Een Harvard Business Review survey1 uit 2021 vond dat 32% van de werknemers niet terug wilde naar kantoor, terwijl 21% geen dag meer thuis wilde werken. Dezelfde onderzoekers ontdekten dat degenen die terugkeerden naar het werk, vaker promotie kregen, terwijl thuiswerkers werden gepasseerd omdat ze ‘uit contact met het kantoor’ waren.
Wat het beste is voor het bedrijf voelt misschien niet goed voor werknemers, vooral na twee chaotische jaren van vervaagde of ronduit gecompromitteerde werk/privébalans.
Bedrijfskantine
Sommige bedrijven kunnen natuurlijk een remote workforce soepel beheren, besparen op kantoorruimte (en in sommige gevallen zelfs kantoorruimte volledig sluiten of verkopen). Als je een klein bedrijf bent met een hecht team, kun je vertrouwen op regelmatige face-to-face bijpraatsessies en strategiebijeenkomsten. Als je een gedecentraliseerde multinational bent met intercontinentale satellietkantoren, kan het zijn dat je managers worden begroet met de klacht: “Waarom zou ik naar kantoor komen als de helft van mijn dag al op Teams wordt doorgebracht? Ik kan het net zo goed vanuit mijn keuken doen.” Dus, hoe kunnen bedrijven hun mensen overtuigen om zich aan te kleden en op te komen dagen? Met zoveel variabelen om te overwegen, is het geen wonder dat er geen one-size-oplossing is.

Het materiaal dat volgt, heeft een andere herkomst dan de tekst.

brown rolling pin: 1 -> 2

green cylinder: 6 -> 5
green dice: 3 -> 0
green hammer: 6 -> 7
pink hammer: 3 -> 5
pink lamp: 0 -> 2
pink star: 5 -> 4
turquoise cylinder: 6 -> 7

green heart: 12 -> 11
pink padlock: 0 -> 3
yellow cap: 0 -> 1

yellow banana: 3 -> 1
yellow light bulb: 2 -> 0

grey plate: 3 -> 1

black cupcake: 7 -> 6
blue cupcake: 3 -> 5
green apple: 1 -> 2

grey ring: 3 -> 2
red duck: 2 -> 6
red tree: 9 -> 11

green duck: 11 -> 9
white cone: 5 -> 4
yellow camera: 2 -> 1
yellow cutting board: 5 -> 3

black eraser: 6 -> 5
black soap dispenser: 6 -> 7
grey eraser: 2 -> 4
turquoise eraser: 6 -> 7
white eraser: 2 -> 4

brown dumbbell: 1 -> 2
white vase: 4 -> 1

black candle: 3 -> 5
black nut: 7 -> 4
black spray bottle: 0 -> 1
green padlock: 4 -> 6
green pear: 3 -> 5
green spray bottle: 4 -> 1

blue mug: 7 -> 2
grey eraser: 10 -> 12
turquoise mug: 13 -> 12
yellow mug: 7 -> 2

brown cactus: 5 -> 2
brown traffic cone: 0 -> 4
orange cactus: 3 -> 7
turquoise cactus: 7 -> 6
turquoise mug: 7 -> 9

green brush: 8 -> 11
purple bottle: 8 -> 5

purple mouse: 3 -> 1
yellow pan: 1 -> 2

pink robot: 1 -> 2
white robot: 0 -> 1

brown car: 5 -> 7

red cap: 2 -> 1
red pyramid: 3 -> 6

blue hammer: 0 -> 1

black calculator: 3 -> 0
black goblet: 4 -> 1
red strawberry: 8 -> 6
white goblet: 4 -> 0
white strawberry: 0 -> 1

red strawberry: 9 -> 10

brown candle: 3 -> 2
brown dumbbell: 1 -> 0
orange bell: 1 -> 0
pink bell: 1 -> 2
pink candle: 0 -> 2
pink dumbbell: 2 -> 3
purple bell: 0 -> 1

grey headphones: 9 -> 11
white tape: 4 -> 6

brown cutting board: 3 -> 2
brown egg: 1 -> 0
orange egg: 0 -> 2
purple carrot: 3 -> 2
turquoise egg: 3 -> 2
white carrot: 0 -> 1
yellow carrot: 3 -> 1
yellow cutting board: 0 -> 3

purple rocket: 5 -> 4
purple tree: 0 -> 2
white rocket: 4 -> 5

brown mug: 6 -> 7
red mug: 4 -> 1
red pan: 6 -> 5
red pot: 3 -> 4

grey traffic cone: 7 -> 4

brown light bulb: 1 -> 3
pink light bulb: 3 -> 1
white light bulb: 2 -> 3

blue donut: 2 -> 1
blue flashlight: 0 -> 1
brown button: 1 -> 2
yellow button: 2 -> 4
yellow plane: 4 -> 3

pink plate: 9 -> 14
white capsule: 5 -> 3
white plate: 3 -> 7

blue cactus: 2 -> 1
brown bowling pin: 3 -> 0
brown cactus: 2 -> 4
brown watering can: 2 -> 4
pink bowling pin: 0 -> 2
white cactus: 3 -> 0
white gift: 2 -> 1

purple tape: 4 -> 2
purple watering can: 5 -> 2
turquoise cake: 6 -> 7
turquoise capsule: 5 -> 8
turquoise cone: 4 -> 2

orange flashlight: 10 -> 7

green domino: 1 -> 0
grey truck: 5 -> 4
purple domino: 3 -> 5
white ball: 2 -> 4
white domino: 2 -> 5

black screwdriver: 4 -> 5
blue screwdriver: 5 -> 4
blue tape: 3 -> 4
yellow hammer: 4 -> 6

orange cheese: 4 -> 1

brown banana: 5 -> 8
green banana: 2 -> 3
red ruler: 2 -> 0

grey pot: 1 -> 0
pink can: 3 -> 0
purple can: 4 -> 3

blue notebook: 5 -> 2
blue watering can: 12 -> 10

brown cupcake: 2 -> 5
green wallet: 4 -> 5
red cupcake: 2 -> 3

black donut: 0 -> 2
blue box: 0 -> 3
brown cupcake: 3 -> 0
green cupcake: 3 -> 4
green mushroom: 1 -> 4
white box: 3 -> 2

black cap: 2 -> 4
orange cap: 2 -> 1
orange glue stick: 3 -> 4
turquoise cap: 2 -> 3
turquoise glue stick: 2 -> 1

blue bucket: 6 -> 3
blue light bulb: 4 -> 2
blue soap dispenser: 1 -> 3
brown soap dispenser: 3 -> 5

Voor sommige prominente bedrijven komt de terugkeer naar kantoor misschien nooit. Airbnb heeft beroemd een ‘live and work anywhere’-beleid2 uitgeroepen, waardoor werknemers een nieuwe carrière-autonomie krijgen waar de meesten van ons alleen van kunnen dromen. Terwijl anderen, zoals Apple, zijn overgestapt van het hybride model naar een meer dwingende 3-daagse kantoorverplichting. Die verplichting heeft al geleid tot het ontslag van minstens één prominente leider, toen Ian Goodfellow, Apple’s Director of Machine Learning, in mei van dit jaar zijn ontslag indiende.
En het antwoord is…
Inderdaad, over de hele wereld beslissen kenniswerkers of ze überhaupt willen werken voor bedrijven die erop staan dat ze fysiek op hun werk verschijnen. Het is een risicovol spel, waarbij sommige werkgevers nu minder betalen voor thuiswerkers dan voor hun kantoorcollega’s, en sommige werknemers (zoals Ian Goodfellow) overstappen naar groenere weiden. Het lijkt erop dat de eeuwenoude vraag “Hoe leuk vind je je werk” blijft, bijgewerkt met een voorbehoud: “hoe makkelijk zou het zijn om een betere te vinden?”